The difference is transformation. When you absorb an influence and then ask — how does this technique serve my story? — you transform it. When you absorb it and reproduce it without that question, it stays on the surface.
A practical approach: identify three writers whose work you love specifically because of something they do with language. Not their genre, their sound — their language. Write down what they do. Then write a verse using that technique but applied to something entirely from your own life. The technique is borrowed. The content, the images, the angle — those are yours. The result should sound nothing like the original writer, because the original writer never lived your life.
This is how every great writer works. They take the tools from their influences and use them to build their own rooms. The tools don't make the room. You make the room.
Consistency vs. Range — Having a Voice Doesn't Mean Writing the Same Song Forever
A common fear: if I develop a voice, I'll get stuck in it. I'll only be able to write one kind of song. I'll limit myself before I've fully explored.
This misunderstands what voice is. Voice is not a genre. It's not a mood, a tempo, a subject matter. Voice is point of view — and a point of view can be applied to anything.
Bob Dylan wrote folk protest anthems and country ballads and electric rock and gospel — all in the same unmistakable voice. Joni Mitchell moved from confessional folk to jazz fusion without losing herself. Taylor Swift writes devastating breakup songs and campy pop bangers and they're still both, unmistakably, Taylor Swift. The range isn't despite the voice — it's made possible by it. A strong point of view gives you a stable center from which to move in any direction.
The goal is not to narrow your output. The goal is to make sure that wherever you go — sonically, thematically, stylistically — you're bringing yourself. The writer with voice can do anything. The writer without it is always chasing someone else's room.
Common Voice-Killers
Three specific behaviors kill voice faster than anything else:
Writing to trends. When you look at what's charting and write toward it, you're optimizing for someone else's taste at this moment in time. By the time you finish the song, the trend has moved. And you've produced something that sounds like an imitation of a trend rather than a piece of your actual life. Write what's true to you and trust that truth travels — it always has.
Seeking approval mid-draft. The first draft is the raw material. It's not ready for feedback. The moment you start writing for an imagined audience — "will they get this? will this land? is this too weird?" — you start editing for approval instead of truth. Finish the draft. Protect it until it's complete. Then invite the outside ear.
Over-editing before the idea is whole. Voice lives in the rough draft. The first pass at a line — before you've polished it, before you've compared it to other lines, before you've made it technically tidy — often has the most you in it. Over-editing can produce a technically correct lyric that no longer sounds like you. Edit for clarity and craft, but do it after the idea is complete, not while it's forming.
Exercise: The Unfiltered Draft
Set a timer for 8 minutes.
Write a verse about something that actually happened to you. A specific event. A real moment. Not a feeling in the abstract — an actual thing that occurred: a conversation, an argument, a drive, a phone call, an afternoon that went wrong or right.

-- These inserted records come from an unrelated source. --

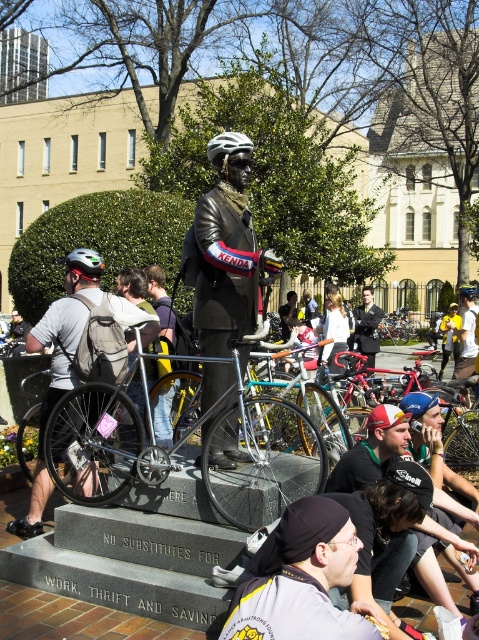
Question: Estimate the real-world distances between objects in this image. Which object is closer to the black matte bicycle helmet at center?

Choices:
 (A) red cap at center
 (B) black leather jacket at center
 (C) shiny silver bicycle at center

Answer: (C)

Question: Does bronze statue at center have a smaller size compared to matte black helmet at upper left?

Choices:
 (A) no
 (B) yes

Answer: (A)

Question: Which object is the closest to the black leather jacket at center?

Choices:
 (A) blue matte bicycle helmet at center
 (B) black matte bicycle helmet at center

Answer: (A)

Question: Is black leather jacket at center closer to camera compared to blue matte bicycle helmet at center?

Choices:
 (A) yes
 (B) no

Answer: (A)

Question: In this image, where is shiny silver bicycle at center located relative to blue matte bicycle helmet at center?

Choices:
 (A) above
 (B) below

Answer: (B)

Question: Which of the following is the closest to the observer?

Choices:
 (A) yellow fabric shirt at center
 (B) shiny silver bicycle at center
 (C) yellow backpack at center

Answer: (B)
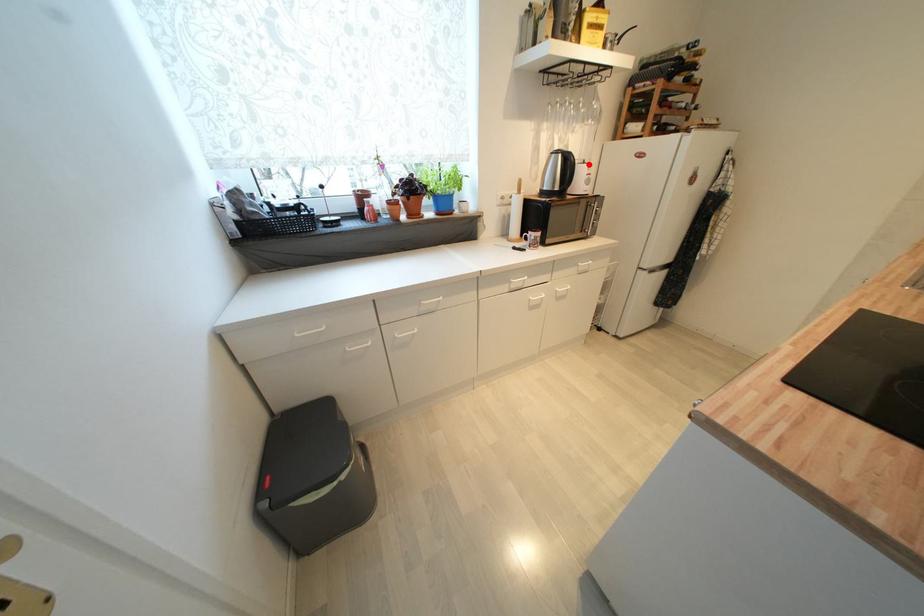
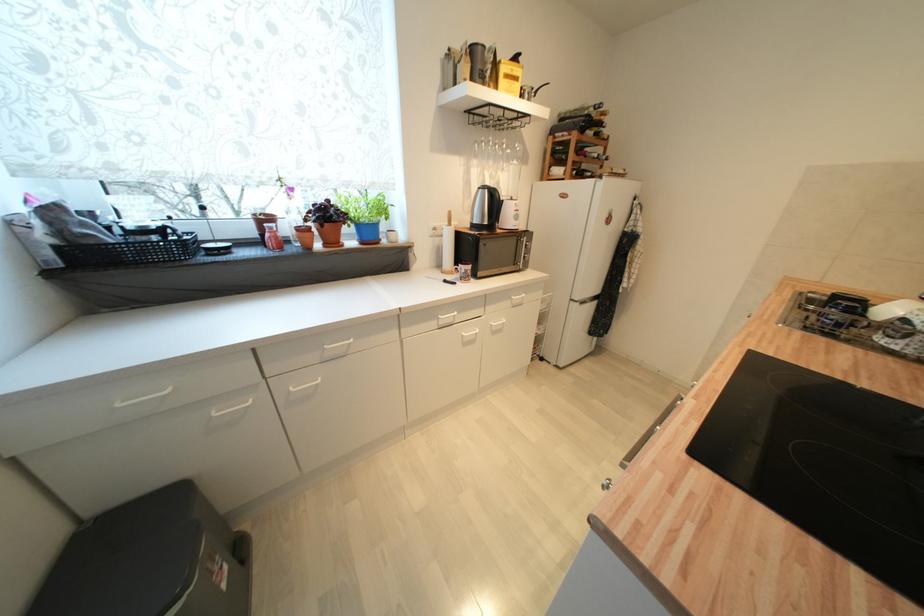
Find the pixel in the second image that matches the highlighted location in the first image.

(517, 201)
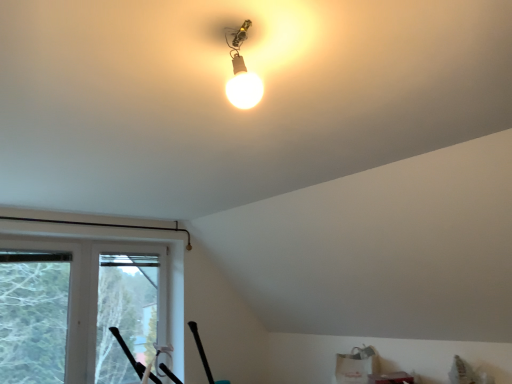
Question: Should I look upward or downward to see transparent plastic window screen at lower left, which appears as the second window screen when viewed from the left?

Choices:
 (A) up
 (B) down

Answer: (B)

Question: Is transparent plastic window screen at lower left, which appears as the second window screen when viewed from the left, further to camera compared to transparent plastic window screen at left, which is counted as the 1th window screen, starting from the left?

Choices:
 (A) no
 (B) yes

Answer: (B)

Question: Is transparent plastic window screen at lower left, which appears as the first window screen when viewed from the right, to the left of transparent plastic window screen at left, which is the 2th window screen from right to left, from the viewer's perspective?

Choices:
 (A) no
 (B) yes

Answer: (A)

Question: Is transparent plastic window screen at lower left, which appears as the second window screen when viewed from the left, facing away from transparent plastic window screen at left, which is the 2th window screen from right to left?

Choices:
 (A) yes
 (B) no

Answer: (B)

Question: Can transparent plastic window screen at left, which is counted as the 1th window screen, starting from the left, be found inside transparent plastic window screen at lower left, which appears as the first window screen when viewed from the right?

Choices:
 (A) yes
 (B) no

Answer: (B)

Question: Does transparent plastic window screen at lower left, which appears as the second window screen when viewed from the left, have a lesser width compared to transparent plastic window screen at left, which is the 2th window screen from right to left?

Choices:
 (A) no
 (B) yes

Answer: (A)

Question: Is transparent plastic window screen at lower left, which appears as the first window screen when viewed from the right, in front of transparent plastic window screen at left, which is the 2th window screen from right to left?

Choices:
 (A) yes
 (B) no

Answer: (B)

Question: From the image's perspective, is transparent plastic window screen at left, which is counted as the 1th window screen, starting from the left, on top of matte glass bulb at upper center?

Choices:
 (A) yes
 (B) no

Rules: no rhyme required. No editing until the timer stops. If you write something that feels too raw, keep going. If you write something that feels stupid, keep going. The timer is the only authority. Write through the discomfort. Write through the voice in your head that says this isn't good enough. The voice saying it isn't good enough? That's the approval-seeking mechanism trying to shut you down before you write the real thing.
When the timer stops, read what you wrote. Find the one line in it that feels most like you — the one that you could only have written, the one a stranger couldn't have predicted. That's your voice showing up. That's what you're trying to keep.
Your voice is not something you build from the outside in. It's something you stop burying. Start here.